I'm not seeing how sin(h)/h = 1 as h tends to 0. Wouldn't that mean that sin(h) is approaching 1, but it's divided by something approaching zero? I know you can divide this way with limits because it's not 0, it's tending towards 0, but I'm still not seeing it?

 

[fzero]

I'm not seeing how sin(h)/h = 1 as h tends to 0. Wouldn't that mean that sin(h) is approaching 1, but it's divided by something approaching zero? I know you can divide this way with limits because it's not 0, it's tending towards 0, but I'm still not seeing it?

sin(h) approaches h as h tends to 0. It might be helpful graph y = sin x and y =x together near x=0.

 

[Mark44]

Here's why lim sinh/h = 1, as h --> 0.

One proof uses the unit circle. Extend a ray from the origin out to and past a point on the circle. The ray should be at a small angle h (in radians) to the x-axis.

The ray intersects the circle at (cos h, sin h). At this point, drop a vertical line down to the x-axis. At (1, 0), draw a vertical line segment up to the ray. That point of intersection is (1, tan h).

The ray defines a small right triangle, a circle sector, and a large right triangle. Looking at the areas, we see that the area of the small triangle <= area of the sector <= area of large triangle.

That is, (1/2) cos(h) sin(h) <= (1/2) h <= (1/2) tan(h), where (1/2) h is the area of the sector.

Equivalently, cos(h) sin(h) <= h <= tan(h), and this is true for h "small" and close to zero.

Divide by sin(h) to get:

cos(h) <= h/sin(h) <= 1/cos(h)

Use the squeeze theorem. cos(h) --> 1 and 1/cos(h) --> 1 as h --> 0, hence lim h/sin(h) = 1, as h --> 0.

 

[QuarkCharmer]

Not sure why I wrote sin(h) = 1 as h tends to 0 up there. In my head I was thinking 0, which still leads to a ratio that is approaching 1, but not one. I didn't understand how it could be approaching 1, but the tutoring center here helped me out with that same explanation. Thanks!
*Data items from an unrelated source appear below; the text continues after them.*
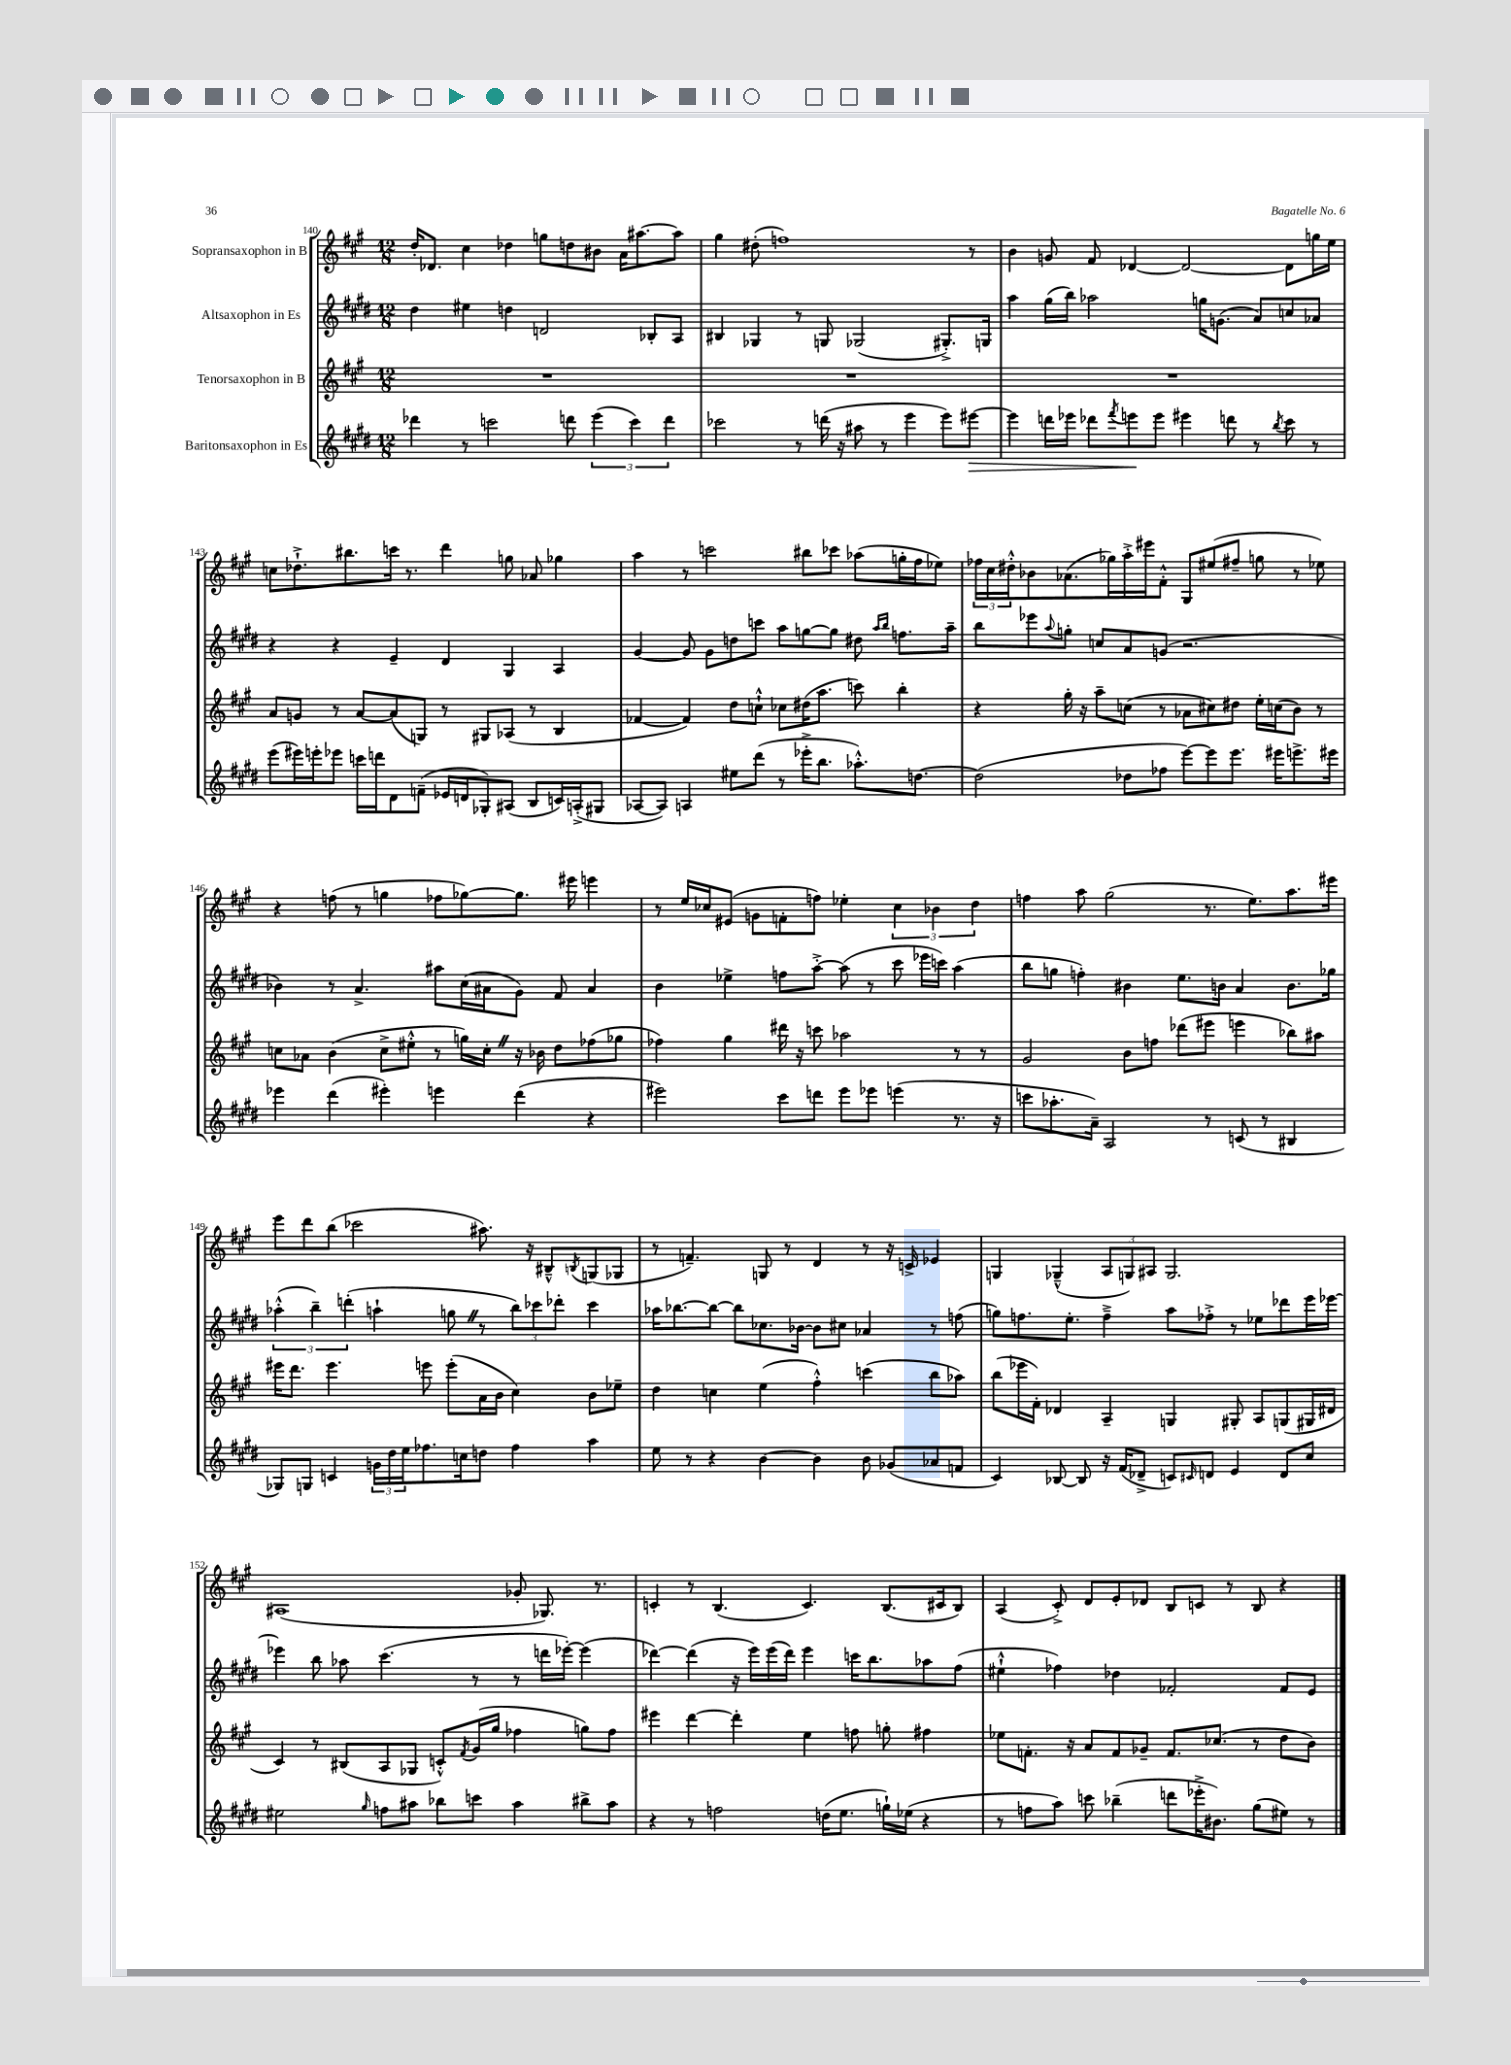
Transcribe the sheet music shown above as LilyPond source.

<<
\new StaffGroup <<
\new Staff = "s0" \with { instrumentName = "Sopransaxophon in B" } {
    \clef treble \key a \major \numericTimeSignature \time 12/8
    d''16-. des'8. cis''4 des''4 g''8 d''8 bis'8 a'16 ais''8.~ ais''8 |
    gis''4 dis''8-.( f''1) r8 |
    b'4 g'8 fis'8 des'4~ des'2~ des'8 g''16 e''16 |
    c''8 des''8.-!-> bis''8. c'''16 r8. d'''4 g''8 aes'8 ges''4 |
    a''4 r8 c'''2 bis''8 ces'''8 aes''8( g''16-. fis''16 ees''8) |
    \tuplet 3/2 { fes''16 cis''16 dis''16-.-^ } bes'8 aes'8.( ges''16) a''16-.-> eis'''16 fis'8-.-^ gis8 eis''8( fis''8-- g''8 r8 ees''8) |
    r4 f''8( r8 g''4 fes''8 ges''8~) ges''8. eis'''16 e'''4 |
    r8 e''16 ces''16 eis'8( g'8 f'8-. f''8) ees''4-. \tuplet 3/2 { ces''4 bes'4 d''4 } |
    f''4 a''8 gis''2( r8. e''8.) a''8. eis'''16 |
    e'''8 d'''8 b''8( ces'''2 ais''8.) r16 bis8---^ \acciaccatura { b8 } g8( ges8 |
    r8 f'4.--) g8 r8 d'4 r8 r16 c'16-> ees'4 |
    g4 ges4---^( \tuplet 3/2 { a8 g8) ais8 } g2. |
    ais1( ges'8-. ges8.) r8. |
    c'4-. r8 b4.( c'4.) b8.( cis'16 b8) |
    a4( cis'8-.->) d'8 e'8-. des'8 b8 c'8 r8 b8 r4 \bar "|." |
}
\new Staff = "s1" \with { instrumentName = "Altsaxophon in Es" } {
    \clef treble \key e \major \numericTimeSignature \time 12/8
    dis''4 eis''4 d''4 d'2 bes8-. a8 |
    bis4 ges4 r8 g8 ges2( gis8.-.->) g16 |
    a''4 gis''16( b''16) aes''2 g''16 g'8.( a'8) c''8 aes'8 |
    r4 r4 e'4-- dis'4 gis4 a4 |
    gis'4~ gis'8 gis'8 d''8 c'''8 a''8 g''8~ g''8 dis''8 \grace { a''16 b''16 } f''8. a''16-- |
    b''8 ees'''8 \appoggiatura { a''8 } g''8-. c''8 a'8 g'8( r2. |
    bes'4) r8 a'4.-> ais''8 cis''16( ais'16 gis'8) fis'8 ais'4 |
    b'4 ees''4-> f''8 a''8~-.-> a''8( r8 cis'''8 ees'''16 c'''16) a''4( |
    b''8 g''8 f''4-.) bis'4 e''8. b'16 a'4 b'8. ges''16 |
    \tuplet 3/2 { aes''4-.-^( b''4--) d'''4-.( } a''4-! g''8 \once \override BreathingSign.text = \markup { \musicglyph "scripts.caesura.straight" } \breathe r8 \tuplet 3/2 { b''8) ces'''8 des'''8-. } ces'''4 |
    aes''16 bes''8.~ bes''8~ bes''8 ces''8. bes'16~ bes'8 cis''8 aes'4 r8 f''8( |
    g''8) f''8. e''8.-. f''4---> a''8 fes''8-.-> r8 ees''8 des'''8 e'''16 ees'''16~ |
    ees'''4 b''8 aes''8 cis'''4.( r8 r8 d'''16 ees'''16~-.) ees'''4( |
    des'''4~) des'''4( r16 e'''16) e'''16( des'''16) e'''4 c'''16 b''8. aes''8 fis''8( |
    eis''4-!-^ fes''4) des''4 fes'2-. fes'8 e'8 \bar "|." |
}
\new Staff = "s2" \with { instrumentName = "Tenorsaxophon in B" } {
    \clef treble \key a \major \numericTimeSignature \time 12/8
    R1. |
    R1. |
    R1. |
    a'8 g'8 r8 a'8~ a'8( g8) r8 gis8 aes8( r8 b4 |
    fes'4~ fes'4) d''8 c''8-!-^ ces''8 dis''16( a''8. c'''8) b''4-. |
    r4 gis''16-. r16 a''8-- c''8( r8 aes'8 cis''8) dis''8 e''16-. c''16( b'8) r8 |
    c''8 aes'8 b'4( c''8-> eis''8-.-^ r8 g''16) c''16-. \once \override BreathingSign.text = \markup { \musicglyph "scripts.caesura.straight" } \breathe r16 bes'16 d''8 fes''8( ges''8 |
    fes''4) gis''4 dis'''16 r16 c'''8 aes''2 r8 r8 |
    gis'2 b'8 f''8 des'''8( eis'''8 e'''4 bes''8) ais''8 |
    eis'''16 d'''8. eis'''4. e'''8 e'''8-.( a'16 b'16 cis''4) b'8 ees''8-- |
    d''4 c''4 e''4( fis''4-.-^) c'''4( b''8 aes''8) |
    b''8( ees'''16 fis'16-.) des'4 a4-- g4 gis8-. a8 g8( gis16 dis'16 |
    cis'4) r8 bis8( a8 ges8 c'8-.-^) \acciaccatura { fis'8 } gis'16( gis''16 fes''4 g''8) fes''8 |
    eis'''4 d'''4~ d'''4-. e''4 f''8 g''8-. fis''4 |
    ees''8 f'8.-. r16 a'8 f'8 ges'8-- f'8. ces''8.( r8 d''8 b'8) \bar "|." |
}
\new Staff = "s3" \with { instrumentName = "Baritonsaxophon in Es" } {
    \clef treble \key e \major \numericTimeSignature \time 12/8
    des'''4 r8 c'''2 d'''8 \tuplet 3/2 { e'''4( c'''4) d'''4 } |
    ces'''2 r8 d'''16( r16 ais''8 r8 e'''4 e'''8) eis'''8~\> |
    eis'''4 d'''16 ees'''16 des'''8 \acciaccatura { fis'''8 } e'''8\! e'''8 eis'''4 d'''8 r8 \acciaccatura { b''8 } cis'''8 r8 |
    e'''8( eis'''16) e'''16-. ees'''8 c'''16 d'''16 dis'8 f'8--( ees'16 d'16 ges8-.) ais8( b8 c'16) a16-.->( gis8 |
    aes8~ aes8) a4 eis''8 dis'''8( r8 ees'''16-.-> b''8. aes''8.-.-^) d''8.~ |
    d''2( des''8 fes''8 e'''8~) e'''8 e'''8. eis'''16 e'''8.-> eis'''16 |
    ees'''4 dis'''4( eis'''4-.) e'''4 dis'''4( r4 |
    eis'''2) cis'''8 d'''8 eis'''8 ees'''8 e'''4( r8. r16 |
    c'''8 aes''8.-. a'16--) a2 r8 c'8( r8 bis4 |
    ges8) g8 c'4 \tuplet 3/2 { g'16 dis''16 e''16 } fes''8. c''16 d''8 fes''4 a''4 |
    e''8 r8 r4 b'4~ b'4 b'8 ges'8( aes'8 f'8 |
    cis'4) bes8~ bes8 r16 fis'16( des'8---> c'8) \grace { cis'16 } d'8 e'4 d'8 cis''8 |
    eis''2 \grace { gis''16 } f''8 ais''8 bes''8 c'''8 ais''4 bis''8-> ais''8 |
    r4 r8 f''2 d''16( e''8. g''16-!) ees''16( r4 |
    r8 f''8 a''8) c'''8 bes''4--( d'''8 ees'''16-.-> bis'8.) gis''8( eis''8) r8 \bar "|." |
}
>>
>>
\layout { \context { \Score currentBarNumber = #140 } }
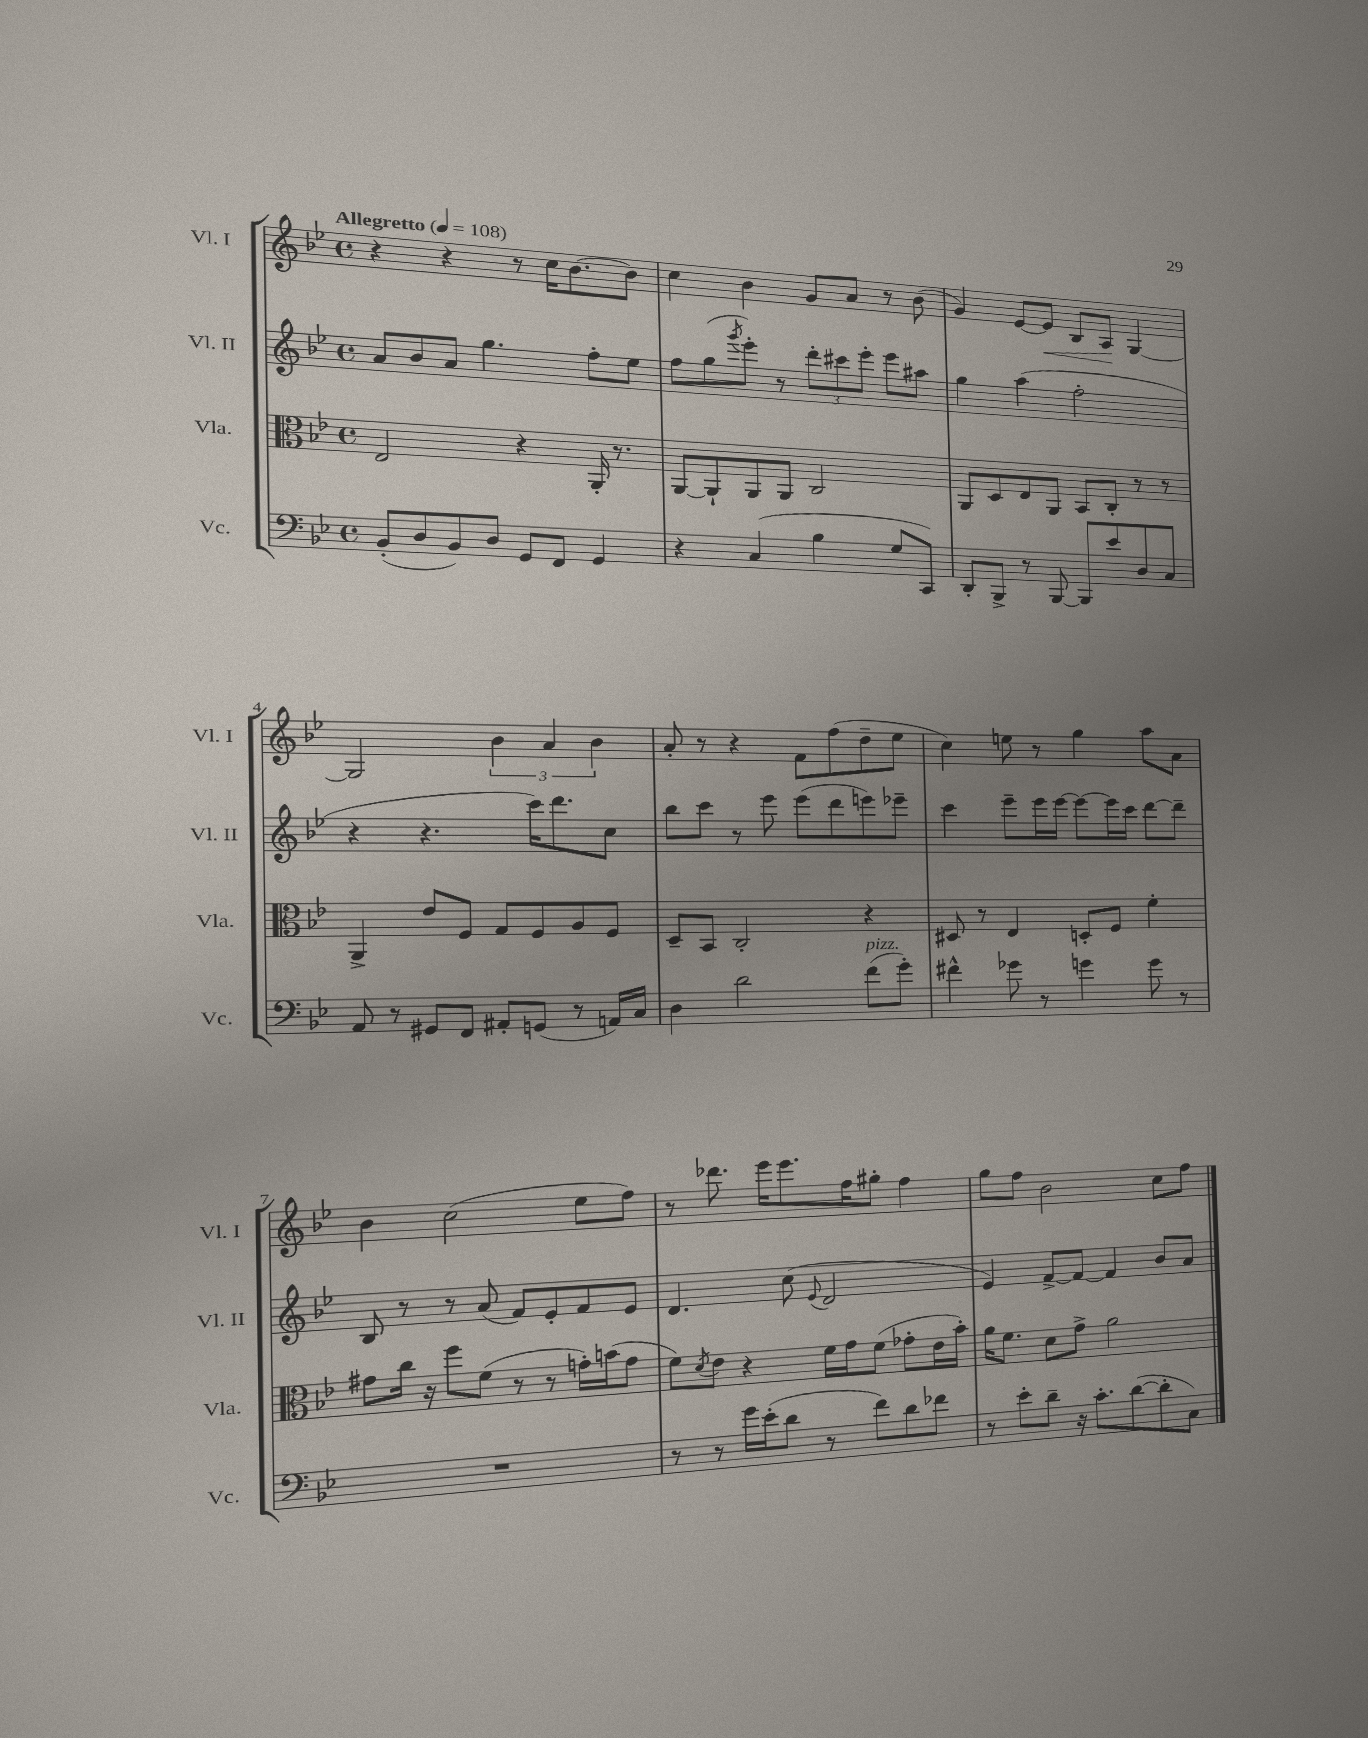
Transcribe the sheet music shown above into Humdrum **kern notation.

**kern	**kern	**kern	**kern	**dynam
*part4	*part3	*part2	*part1	*part1
*staff4	*staff3	*staff2	*staff1	*staff1
*I"Vc.	*I"Vla.	*I"Vl. II	*I"Vl. I	*
*I'Vc.	*I'Vla.	*I'Vl. II	*I'Vl. I	*
*clefF4	*clefC3	*clefG2	*clefG2	*
*k[b-e-]	*k[b-e-]	*k[b-e-]	*k[b-e-]	*
*M4/4	*M4/4	*M4/4	*M4/4	*
*met(c)	*met(c)	*met(c)	*met(c)	*
*MM108	*MM108	*MM108	*MM108	*
=1	=1	=1	=1	=1
!	!	!	!LO:TX:a:B:t=Allegretto	!
(8BB-'/L	2E-/	8a/L	4r	.
8D/	.	8b-/	.	.
8BB-/)	.	8a/J	4r	.
8D/J	.	4.gg\	.	.
8GG/L	4r	.	8r	.
8FF/J	.	.	16cc\KL	.
.	.	.	[8.b-\	.
4GG/	16AA'/	8ff'\L	.	.
.	8.r	.	.	.
.	.	8ee-\J	8b-\J]	.
=2	=2	=2	=2	=2
4r	[8AA/L	8ff\L	4cc\	.
.	8AA`/]	(8gg\	.	.
.	.	8qggg/	.	.
(4C/	8AA/	8eee-'\J)	4b-\	.
.	8AA/J	8r	.	.
4B-\	2C/	12ddd'\L	8g/L	.
.	.	12ccc#X\	.	.
.	.	.	8a/J	.
.	.	12eee-'\J	.	.
8G/L	.	8eee-\L	8r	.
8CC/J)	.	8aa#X\J	(8b-\	.
=3	=3	=3	=3	=3
8DD'/L	8AA/L	4gg\	4g/)	.
8BBB-^/J	8D/	.	.	.
8r	8E-/	(4aa\	[8e-/L	.
!	!	!	!	!LO:HP:b
[8BBB-/	8AA/J	.	8e-/J]	<
8BBB-/L]	8BB-/L	2ff'\	8B-/L	.
8e-/	8C'/J	.	8A/J	.
8D/	8r	.	[4G/	[
8C/J	8r	.	.	.
!!LO:LB:g=z
=4	=4	=4	=4	=4
8AA/	4AA^/	4r	2G/]	.
8r	.	.	.	.
8GG#X/L	8e-/L	4.r	.	.
8FF/J	8F/J	.	.	.
8AA#X'/L	8G/L	.	6b-\	.
(8GGn/J	8F/	16ccc\KL)	.	.
.	.	.	6a/	.
.	.	8.ddd\	.	.
8r	8A/	.	.	.
.	.	.	6b-\	.
16AAn/LL)	8F/J	8cc\J	.	.
16C/JJ	.	.	.	.
=5	=5	=5	=5	=5
4D\	8D~/L	8bb-\L	8a'/	.
.	8BB-/J	8ccc\J	8r	.
2d\	2C'/	8r	4r	.
.	.	8eee-\	.	.
.	.	(8eee-\L	8f\L	.
.	.	8ddd\	(8ff\	.
!LO:TX:a:i:t=pizz.	!	!	!	!
(8f\L	4r	8eeen\)	8dd~\	.
8g'\J)	.	8eee-X~\J	8ee-\J	.
=6	=6	=6	=6	=6
4f#X^^\	8D#X/	4ccc\	4cc\)	.
.	8r	.	.	.
8g-X\	4E-/	8eee-~\L	8een\	.
8r	.	16eee-\L	8r	.
.	.	[16eee-\JJ	.	.
4gn\	8Dn'/L	8eee-\L_	4gg\	.
.	8F/J	16eee-\L]	.	.
.	.	16ccc\JJ	.	.
8g\	4f'\	[8ddd\L	8aa\L	.
8r	.	8ddd~\J]	8a\J	.
!!LO:LB:g=z
=7	=7	=7	=7	=7
1r	8g#X\L	8B-/	4b-\	.
.	16cc\Jk	8r	.	.
.	16r	.	.	.
.	8ff\L	8r	(2cc\	.
.	(8f\J	(8a/	.	.
.	8r	8f/L)	.	.
.	8r	8e-'/	.	.
.	16gn'\LL)	8f/	8ee-\L	.
.	(16bn\J	.	.	.
.	8g\J	8e-/J	8ff\J)	.
=8	=8	=8	=8	=8
8r	8f\L)	4.d/	8r	.
.	8qd/	.	.	.
8r	8e-\J	.	8.ddd-X\	.
16g\LL	4r	.	.	.
(16e-'\J	.	.	16eee-\KL	.
8d\J	.	(8cc\	8.eee-\	.
.	.	8qqe-/	.	.
8r	16f\LL	2d/	.	.
.	16g\J	.	16ff\K	.
8f\L)	(8f\J	.	8gg#X'\J	.
8d\	8g-X'\L	.	4ff\	.
8f-X\J	16e-\L	.	.	.
.	16b-'\JJ)	.	.	.
=9	=9	=9	=9	=9
8r	16a\KL	4e-/)	8gg\L	.
.	8.f\J	.	.	.
8e-'\L	.	.	8ff\J	.
8d~\J	8d\L	[8f^/L	2b-\	.
16r	8g^\J	8f/J_	.	.
8.c'\L	.	.	.	.
.	2a\	4f/]	.	.
([8d\	.	.	.	.
8d'\]	.	8b-/L	8cc\L	.
8C\J)	.	8a/J	8ff\J	.
==	==	==	==	==
*-	*-	*-	*-	*-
I'll try my hand at the same problem for tangent now.

Edit: That is a good squeeze theorem explanation above. I didn't see that post when I submitted this first, but that one is great. Many thanks.

 

[QuarkCharmer]

Alright, I think I have this down now. Would you mind looking it over?

 

[Mark44]

Your scanned image is hard to read. The bottom half is fairly clear, but the top half is pretty faint.

 

[QuarkCharmer]

Your scanned image is hard to read. The bottom half is fairly clear, but the top half is pretty faint.

Okay, I'll give this a shot:
Pretend there is a limit as h tends to 0 before all this:

$$\frac{d}{dx} tan(x) = sec^2(x)$$

$$\frac{tan(x+h)-tan(x)}{h} =$$

Here I just gave a common den. and used the tan ident.

$$\frac{\frac{tan(x)+tan(h)}{1-tan(x)tan(h)} - \frac{tan(x)(1-tan(x)tan(h))}{1-tan(x)tan(h)}}{h}$$

$$\frac{\frac{tan(h)+tan^2(x)tan(h)}{1-tan(x)tan(h)}}{h}$$

$$\frac{tan(h)(1+tan^2(x))(1)}{h(1-tan(x)tan(h))}$$

$$\frac{tan(h)}{h} \frac{sec^2(x)}{1-tan(x)tan(h)}$$

$$\frac{sec^2(x)}{1-0}$$

$$sec^2(x) = sec^2(x)$$

 

[Mark44]

Okay, I'll give this a shot:
Pretend there is a limit as h tends to 0 before all this:

I will also pretend that there is an equals between all of these equal expressions.

$$\frac{d}{dx} tan(x) = sec^2(x)$$

$$\frac{tan(x+h)-tan(x)}{h} =$$

Here I just gave a common den. and used the tan ident.

$$\frac{\frac{tan(x)+tan(h)}{1-tan(x)tan(h)} - \frac{tan(x)(1-tan(x)tan(h))}{1-tan(x)tan(h)}}{h}$$

$$\frac{\frac{tan(h)+tan^2(x)tan(h)}{1-tan(x)tan(h)}}{h}$$

$$\frac{tan(h)(1+tan^2(x))(1)}{h(1-tan(x)tan(h))}$$

$$\frac{tan(h)}{h} \frac{sec^2(x)}{1-tan(x)tan(h)}$$

$$\frac{sec^2(x)}{1-0}$$

$$sec^2(x) = sec^2(x)$$

Somewhere near the end you "passed to the limit" as they say, or took the limit.

$$= \lim_{h \to 0}\frac{tan(h)}{h} \frac{sec^2(x)}{1-tan(x)tan(h)}$$

$$= \lim_{h \to 0}\frac{tan(h)}{h} \lim_{h \to 0}\frac{sec^2(x)}{1-tan(x)tan(h)}$$

$$= 1 \cdot sec^2(x)$$

In the line above the last one, lim tan(h)/h = 1, and lim (sec^2(x))/(1 - tan(x)tan(h)) = sec^2(x), as h --> 0.

 

[QuarkCharmer]

Yeah, it wasn't really a "homework" assignment, nobody will read it. I was mostly curious myself more than anything. I really appreciate all of the help. Maybe one day someone will ask something that I can help with and I can repay.